Demanding, selfish, self-centred, stroppy, difficult, complex, complicated.
Throughout my life these labels have been used to discourage me from being myself.
At school I was inquisitive, sensitive, emotional and fiercely independent. Yet, these qualities which I now know should be nurtured and encouraged, especially in women, earned me derogative labels which stuck to my identity like cruel stick-it notes.

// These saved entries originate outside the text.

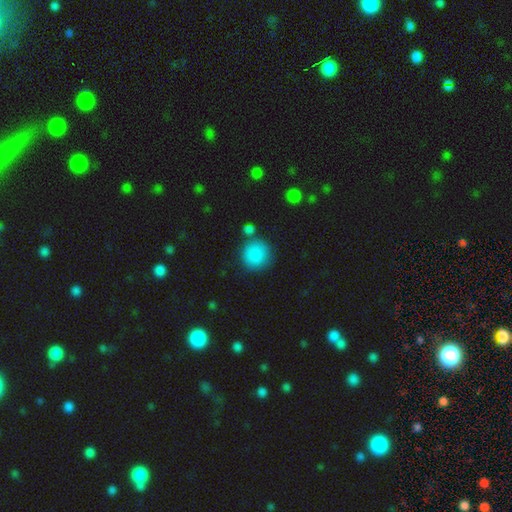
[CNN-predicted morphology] type=smooth (88%); roundness=round (91%); merging=none (77%).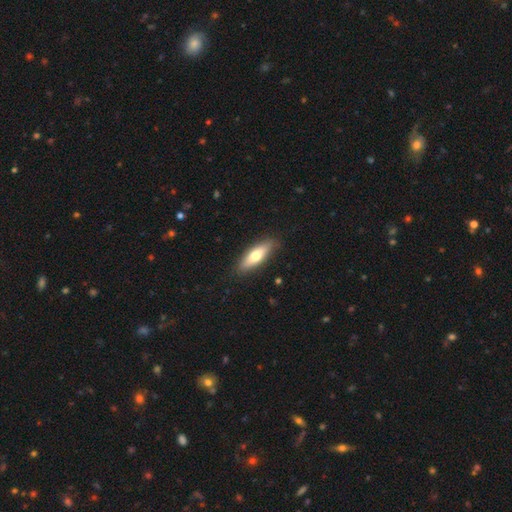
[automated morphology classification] smooth_or_featured: smooth (p=0.62) [alt: featured or disk p=0.32]
how_rounded: cigar-shaped (p=0.52) [alt: in between p=0.46]
merging: none (p=0.87) [alt: minor disturbance p=0.10]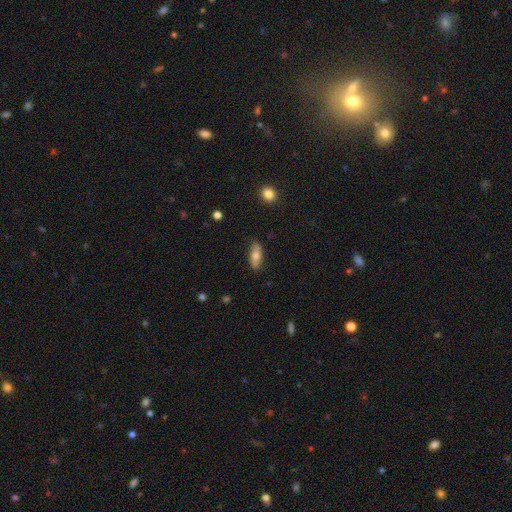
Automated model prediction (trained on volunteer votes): This is likely a smooth galaxy (67%). How rounded: likely in between (71%). Merging: clearly none (81%).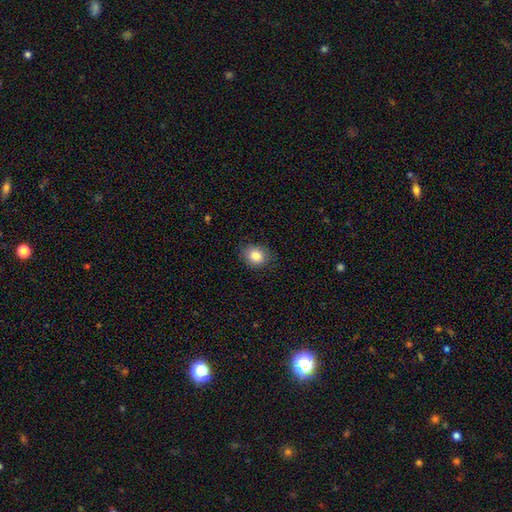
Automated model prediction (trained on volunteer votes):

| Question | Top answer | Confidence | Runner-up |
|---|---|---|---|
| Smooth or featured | smooth | 85% | star or artifact (9%) |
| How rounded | round | 58% | in between (41%) |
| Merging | none | 85% | minor disturbance (11%) |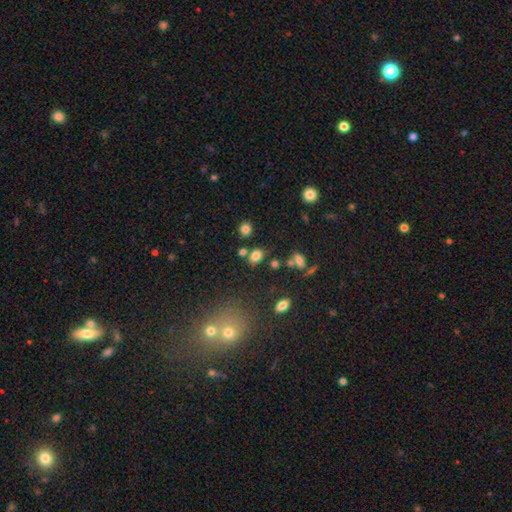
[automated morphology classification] The model was most divided on "how rounded": in between: 62%, round: 36%, cigar-shaped: 2%. More confident: smooth or featured — smooth (79%); merging — none (69%).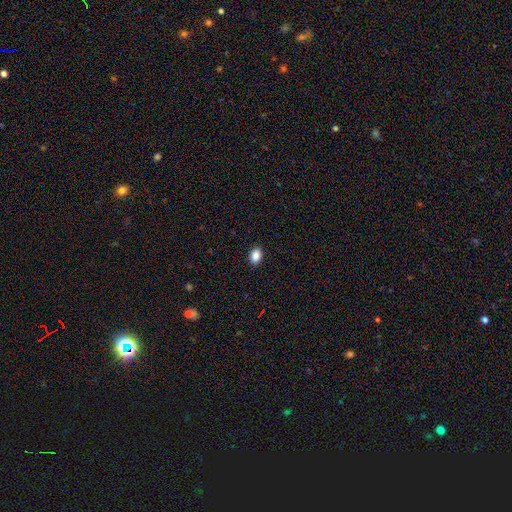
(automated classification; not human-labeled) Smooth or featured: smooth — 88% (star or artifact — 9%)
How rounded: in between — 79% (round — 20%)
Merging: none — 90% (minor disturbance — 7%)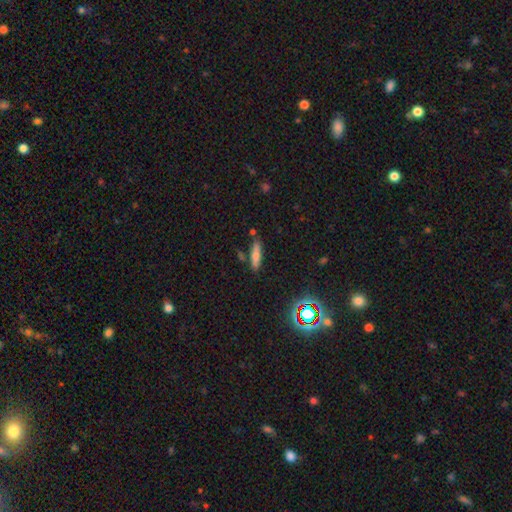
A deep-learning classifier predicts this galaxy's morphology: Smooth or featured? smooth (64%)
How rounded? cigar-shaped (68%)
Merging? none (79%)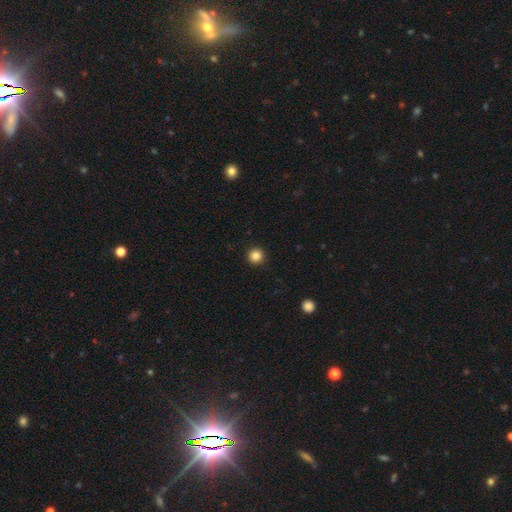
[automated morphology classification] smooth_or_featured: smooth (p=0.85) [alt: star or artifact p=0.11]
how_rounded: round (p=0.96) [alt: in between p=0.03]
merging: none (p=0.93) [alt: minor disturbance p=0.04]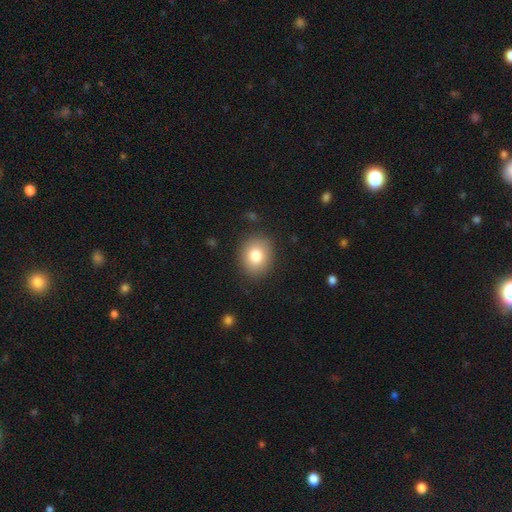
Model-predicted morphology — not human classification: smooth-or-featured: smooth: 81% | featured or disk: 10% | star or artifact: 9%
  how-rounded: round: 61% | in between: 39% | cigar-shaped: 1%
  merging: none: 86% | minor disturbance: 9% | major disturbance: 3% | merger: 1%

A cage of Calvinism and chauvinism
Growing up in a conservative society, I was a free spirit trapped in a cage of Calvinism and chauvinism: Girls should’t smoke, get drunk, girls shouldn’t show too much emotion, certainly not too much anger. Girls shouldn’t laugh too loudly, swear, or go out to restaurants or cinemas alone. Girls should not ask too many questions, they should do as they’re told. Women should give up their careers for their families after studying for years, women should do all the housework and smile while they’re doing it, women should respect their men, even if their men don’t respect them.
Time after time, my rebellious nature made me stand up to what I saw as gross injustices, my fighting spirit made me ask questions when I knew the consequences would be disastrous. My spirit tried to soar while being battered from all sides like a seedling facing strong winds and storms pushing towards the light. My spirit was crushed back into the earth too many times to recall.
Believing the labels
There were many times when the labels defined me. When I would accept them and when I, too, would punish myself for being demanding and difficult, for daring to question, for daring to be strong.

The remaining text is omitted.